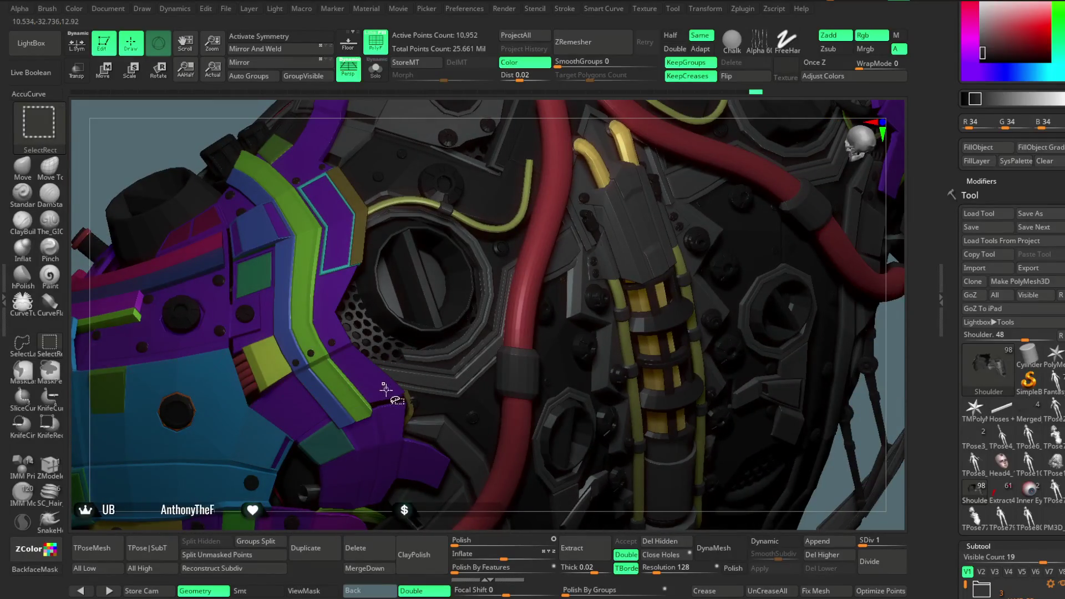
- Fill the isolated purple shoulder piece with the current colour, then unhide the whole model
{"action": "left_click", "coordinate": [388, 409], "text": "ctrl+shift"}
{"action": "mouse_move", "coordinate": [357, 386]}
{"action": "left_mouse_down"}
{"action": "mouse_move", "coordinate": [415, 492]}
{"action": "mouse_move", "coordinate": [585, 226]}
{"action": "left_mouse_up"}
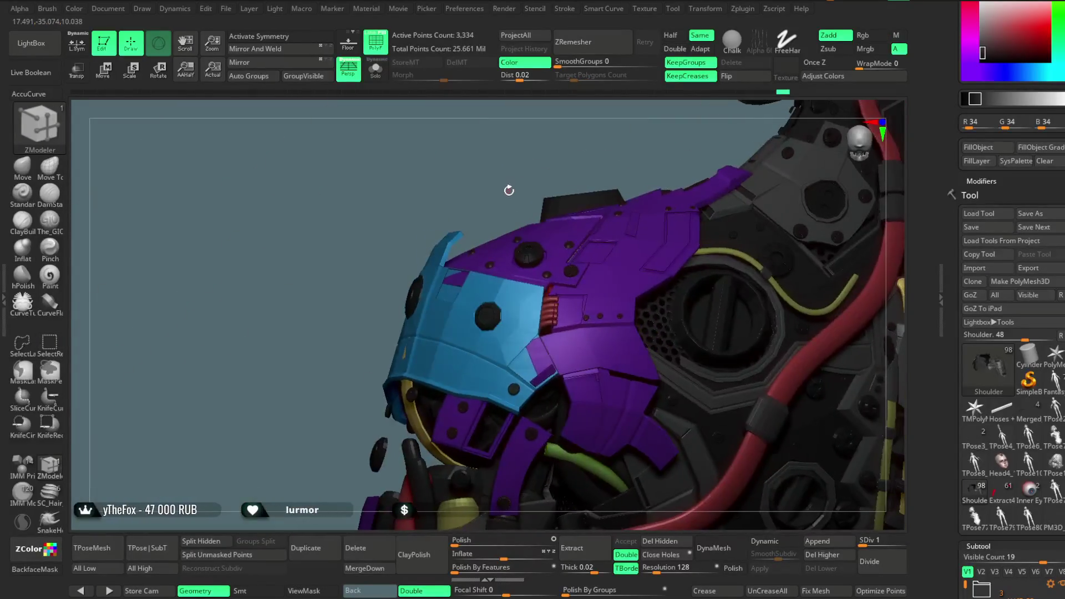
{"action": "left_click", "coordinate": [976, 147]}
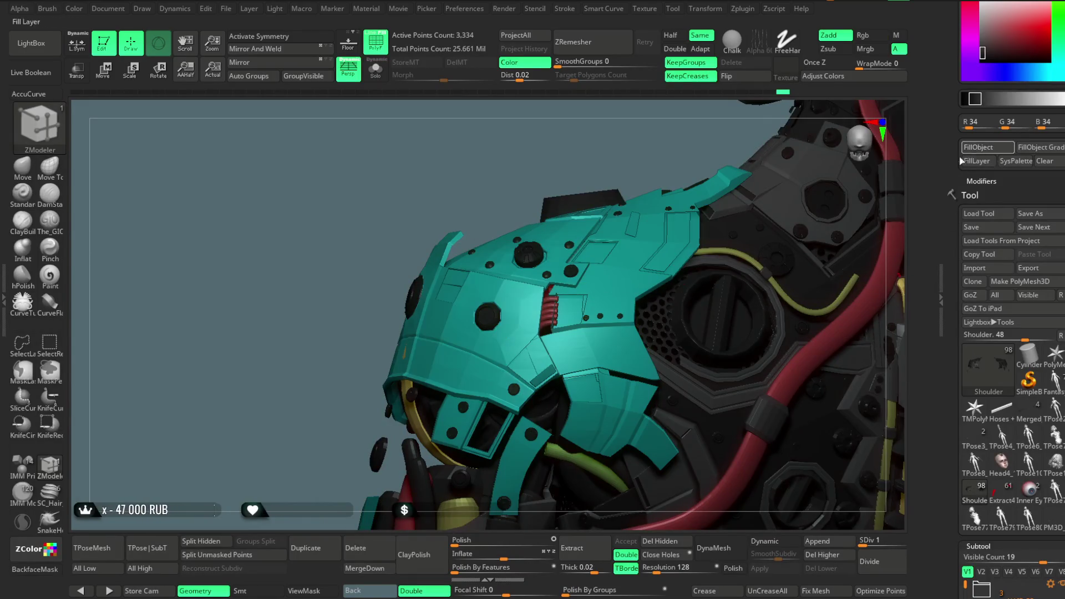
{"action": "left_click", "coordinate": [375, 41]}
{"action": "left_click", "coordinate": [317, 235], "text": "ctrl+shift"}
{"action": "mouse_move", "coordinate": [317, 235]}
{"action": "left_mouse_down"}
{"action": "mouse_move", "coordinate": [607, 225]}
{"action": "mouse_move", "coordinate": [583, 209]}
{"action": "mouse_move", "coordinate": [577, 188]}
{"action": "mouse_move", "coordinate": [631, 179]}
{"action": "mouse_move", "coordinate": [354, 340]}
{"action": "mouse_move", "coordinate": [343, 328]}
{"action": "mouse_move", "coordinate": [592, 209]}
{"action": "mouse_move", "coordinate": [547, 250]}
{"action": "mouse_move", "coordinate": [549, 266]}
{"action": "mouse_move", "coordinate": [555, 200]}
{"action": "mouse_move", "coordinate": [552, 261]}
{"action": "mouse_move", "coordinate": [542, 240]}
{"action": "mouse_move", "coordinate": [523, 248]}
{"action": "mouse_move", "coordinate": [478, 236]}
{"action": "mouse_move", "coordinate": [571, 204]}
{"action": "mouse_move", "coordinate": [578, 220]}
{"action": "mouse_move", "coordinate": [560, 224]}
{"action": "mouse_move", "coordinate": [577, 219]}
{"action": "mouse_move", "coordinate": [570, 190]}
{"action": "mouse_move", "coordinate": [621, 193]}
{"action": "mouse_move", "coordinate": [589, 240]}
{"action": "mouse_move", "coordinate": [591, 208]}
{"action": "left_mouse_up"}
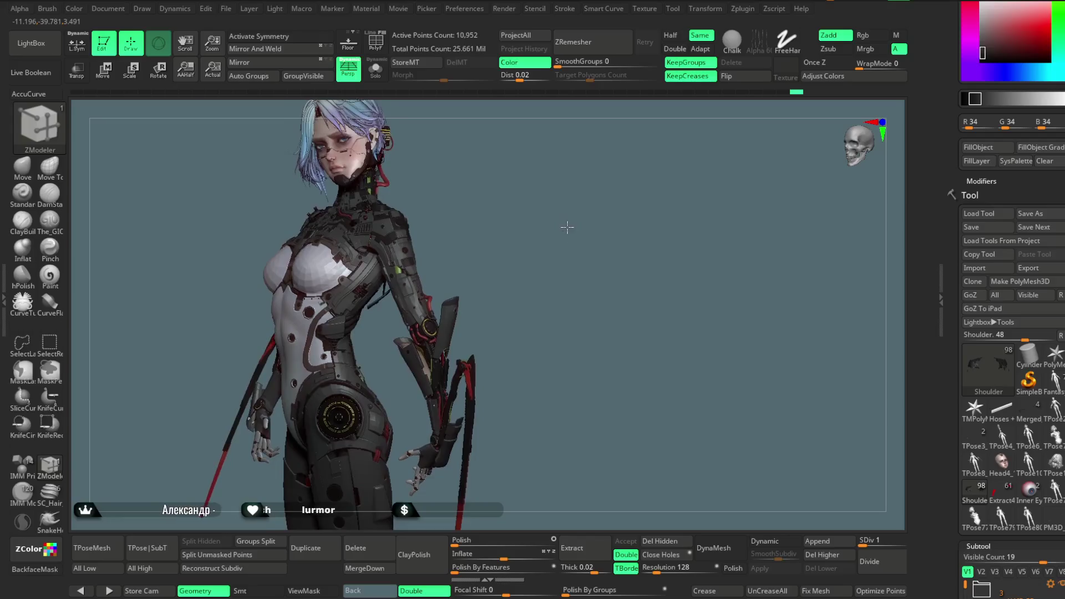
- Orbit from a torso side view to a straight rear view, then open the file options to save
{"action": "mouse_move", "coordinate": [575, 291]}
{"action": "left_mouse_down"}
{"action": "mouse_move", "coordinate": [566, 285]}
{"action": "mouse_move", "coordinate": [580, 200]}
{"action": "mouse_move", "coordinate": [572, 194]}
{"action": "mouse_move", "coordinate": [580, 209]}
{"action": "mouse_move", "coordinate": [599, 202]}
{"action": "mouse_move", "coordinate": [582, 207]}
{"action": "mouse_move", "coordinate": [585, 235]}
{"action": "mouse_move", "coordinate": [575, 191]}
{"action": "mouse_move", "coordinate": [594, 198]}
{"action": "mouse_move", "coordinate": [580, 193]}
{"action": "left_mouse_up"}
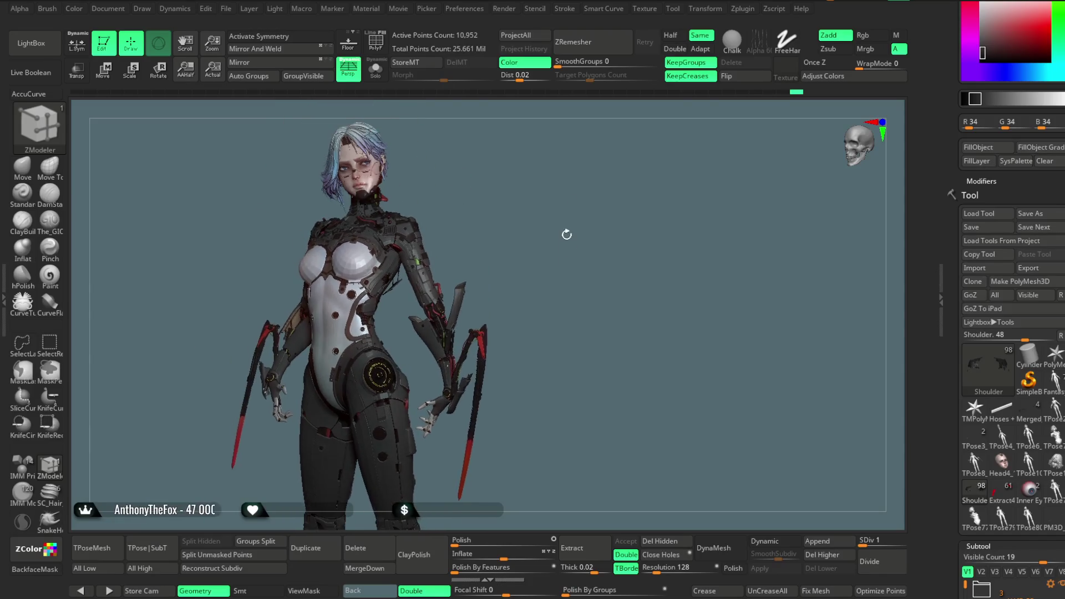
{"action": "mouse_move", "coordinate": [552, 228]}
{"action": "left_mouse_down"}
{"action": "mouse_move", "coordinate": [571, 349]}
{"action": "mouse_move", "coordinate": [523, 249]}
{"action": "left_mouse_up"}
{"action": "mouse_move", "coordinate": [488, 221]}
{"action": "right_mouse_down"}
{"action": "mouse_move", "coordinate": [613, 178]}
{"action": "mouse_move", "coordinate": [608, 166]}
{"action": "mouse_move", "coordinate": [582, 222]}
{"action": "mouse_move", "coordinate": [609, 198]}
{"action": "mouse_move", "coordinate": [601, 190]}
{"action": "mouse_move", "coordinate": [614, 168]}
{"action": "mouse_move", "coordinate": [653, 165]}
{"action": "mouse_move", "coordinate": [618, 231]}
{"action": "mouse_move", "coordinate": [608, 221]}
{"action": "mouse_move", "coordinate": [621, 218]}
{"action": "mouse_move", "coordinate": [604, 235]}
{"action": "mouse_move", "coordinate": [618, 198]}
{"action": "mouse_move", "coordinate": [634, 195]}
{"action": "mouse_move", "coordinate": [622, 232]}
{"action": "mouse_move", "coordinate": [604, 241]}
{"action": "mouse_move", "coordinate": [599, 222]}
{"action": "mouse_move", "coordinate": [633, 216]}
{"action": "mouse_move", "coordinate": [601, 249]}
{"action": "mouse_move", "coordinate": [594, 198]}
{"action": "mouse_move", "coordinate": [621, 152]}
{"action": "right_mouse_up"}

★ ★ ★ ★

An exact copy of the listing is needed, minus its pictures.

--- Answer box ---
- Fill the isolated purple shoulder piece with the current colour, then unhide the whole model
{"action": "left_click", "coordinate": [388, 409], "text": "ctrl+shift"}
{"action": "mouse_move", "coordinate": [357, 386]}
{"action": "left_mouse_down"}
{"action": "mouse_move", "coordinate": [415, 492]}
{"action": "mouse_move", "coordinate": [585, 226]}
{"action": "left_mouse_up"}
{"action": "left_click", "coordinate": [976, 147]}
{"action": "left_click", "coordinate": [375, 41]}
{"action": "left_click", "coordinate": [317, 235], "text": "ctrl+shift"}
{"action": "mouse_move", "coordinate": [317, 235]}
{"action": "left_mouse_down"}
{"action": "mouse_move", "coordinate": [607, 225]}
{"action": "mouse_move", "coordinate": [583, 209]}
{"action": "mouse_move", "coordinate": [577, 188]}
{"action": "mouse_move", "coordinate": [631, 179]}
{"action": "mouse_move", "coordinate": [354, 340]}
{"action": "mouse_move", "coordinate": [343, 328]}
{"action": "mouse_move", "coordinate": [592, 209]}
{"action": "mouse_move", "coordinate": [547, 250]}
{"action": "mouse_move", "coordinate": [549, 266]}
{"action": "mouse_move", "coordinate": [555, 200]}
{"action": "mouse_move", "coordinate": [552, 261]}
{"action": "mouse_move", "coordinate": [542, 240]}
{"action": "mouse_move", "coordinate": [523, 248]}
{"action": "mouse_move", "coordinate": [478, 236]}
{"action": "mouse_move", "coordinate": [571, 204]}
{"action": "mouse_move", "coordinate": [578, 220]}
{"action": "mouse_move", "coordinate": [560, 224]}
{"action": "mouse_move", "coordinate": [577, 219]}
{"action": "mouse_move", "coordinate": [570, 190]}
{"action": "mouse_move", "coordinate": [621, 193]}
{"action": "mouse_move", "coordinate": [589, 240]}
{"action": "mouse_move", "coordinate": [591, 208]}
{"action": "left_mouse_up"}
- Orbit from a torso side view to a straight rear view, then open the file options to save
{"action": "mouse_move", "coordinate": [575, 291]}
{"action": "left_mouse_down"}
{"action": "mouse_move", "coordinate": [566, 285]}
{"action": "mouse_move", "coordinate": [580, 200]}
{"action": "mouse_move", "coordinate": [572, 194]}
{"action": "mouse_move", "coordinate": [580, 209]}
{"action": "mouse_move", "coordinate": [599, 202]}
{"action": "mouse_move", "coordinate": [582, 207]}
{"action": "mouse_move", "coordinate": [585, 235]}
{"action": "mouse_move", "coordinate": [575, 191]}
{"action": "mouse_move", "coordinate": [594, 198]}
{"action": "mouse_move", "coordinate": [580, 193]}
{"action": "left_mouse_up"}
{"action": "mouse_move", "coordinate": [552, 228]}
{"action": "left_mouse_down"}
{"action": "mouse_move", "coordinate": [571, 349]}
{"action": "mouse_move", "coordinate": [523, 249]}
{"action": "left_mouse_up"}
{"action": "mouse_move", "coordinate": [488, 221]}
{"action": "right_mouse_down"}
{"action": "mouse_move", "coordinate": [613, 178]}
{"action": "mouse_move", "coordinate": [608, 166]}
{"action": "mouse_move", "coordinate": [582, 222]}
{"action": "mouse_move", "coordinate": [609, 198]}
{"action": "mouse_move", "coordinate": [601, 190]}
{"action": "mouse_move", "coordinate": [614, 168]}
{"action": "mouse_move", "coordinate": [653, 165]}
{"action": "mouse_move", "coordinate": [618, 231]}
{"action": "mouse_move", "coordinate": [608, 221]}
{"action": "mouse_move", "coordinate": [621, 218]}
{"action": "mouse_move", "coordinate": [604, 235]}
{"action": "mouse_move", "coordinate": [618, 198]}
{"action": "mouse_move", "coordinate": [634, 195]}
{"action": "mouse_move", "coordinate": [622, 232]}
{"action": "mouse_move", "coordinate": [604, 241]}
{"action": "mouse_move", "coordinate": [599, 222]}
{"action": "mouse_move", "coordinate": [633, 216]}
{"action": "mouse_move", "coordinate": [601, 249]}
{"action": "mouse_move", "coordinate": [594, 198]}
{"action": "mouse_move", "coordinate": [621, 152]}
{"action": "right_mouse_up"}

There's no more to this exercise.